● **Exercise objective**
Carry on the forum thread about DEWA utility bills in Dubai from its final line, writing the next post.

● **Text**
Over a \lunch heard from fellow executives of one person who installed a meter in his villa adjacent to the DEWA meter and saw the DEWA meter running faster than his. That would explain the recent sudden spike in DEWA costs. 

Shameful backhanded way to insert fees. Reflects poorly on Dubai, that other than utility services I am a huge huge ambassador for.


----------



## Kawasutra (May 2, 2011)

foodfan said:


> Huge water meter reading problem with a 1 bed in Motor City, whooping 2,300dhs for 7 weeks!
> 
> Motor City 1 bed Breakdown:
> Electricity: 102
> ...


I heard of some problems with EMICOOL that their consumption charges are high.
But not from DEWA, this must be a unique issue of your flat. The water consumption is way off and there must be a serious problem with the meter or any leak somewhere. Just in case you can check the Motor City Forum (google).


----------



## readmetwice (Jul 24, 2011)

Yup, lucky winner of a water meter issue. Took a look at the DMMC blog already but only found posts about EMICOOL, the charges of which are also on the high end even vs. Empower because of their annual cooling charge of about 2,500 for a 1 bed. 

Thanks for the reply. 



Kawasutra said:


> I heard of some problems with EMICOOL that their consumption charges are high.
> But not from DEWA, this must be a unique issue of your flat. The water consumption is way off and there must be a serious problem with the meter or any leak somewhere. Just in case you can check the Motor City Forum (google).


----------



## JBY (May 17, 2011)

● **Data extract**

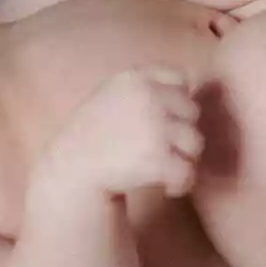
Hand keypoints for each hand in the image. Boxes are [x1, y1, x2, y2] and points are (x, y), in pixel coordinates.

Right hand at [38, 67, 203, 200]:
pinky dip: (182, 183)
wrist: (70, 171)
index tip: (166, 119)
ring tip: (166, 169)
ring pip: (195, 142)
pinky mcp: (159, 159)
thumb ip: (143, 86)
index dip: (178, 100)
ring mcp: (155, 128)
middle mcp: (148, 97)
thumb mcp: (110, 95)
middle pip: (192, 111)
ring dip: (184, 158)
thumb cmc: (91, 135)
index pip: (180, 78)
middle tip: (165, 149)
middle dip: (182, 131)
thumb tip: (192, 80)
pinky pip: (189, 170)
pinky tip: (167, 188)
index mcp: (134, 78)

● **Result of the exercise**
Used to Stay in Dubai Marina last year, I had the same problem with my MEter, i know for a fact my neighbors used to pay about 30% less than us (they had bigger families). for a 1Bed my Bill used to average 650AED per month, which was pathetic considering we were barely at home, and even so most the lights were off most of the time as we try to conserve, we even purchased the water conservation taps, not much electronics other than TV, dvd player, etc. 

Even at times when we were on vacation the bill used to be 450AED! , at some point i was like enough is enough, and lodged a complaint for DEWA to replace my meter, but it never happened. Eventually they credited about AED200 to me as compensation but obviously it was no where near what i paid in extra charges.

In conclusion, there isn't much you can do, other than complain to DEWA (constantly) and you MIGHT get a result although not a satisfactory one. I am convinced that alot of the Digital Meters are faulty or rigged, there is no other explanation. Also alot of times the Ppl chking the meters Don't actually check it (lazy employees), they just decide on an average consumption. So MAKE sure you go to your meter room and chk it yourself!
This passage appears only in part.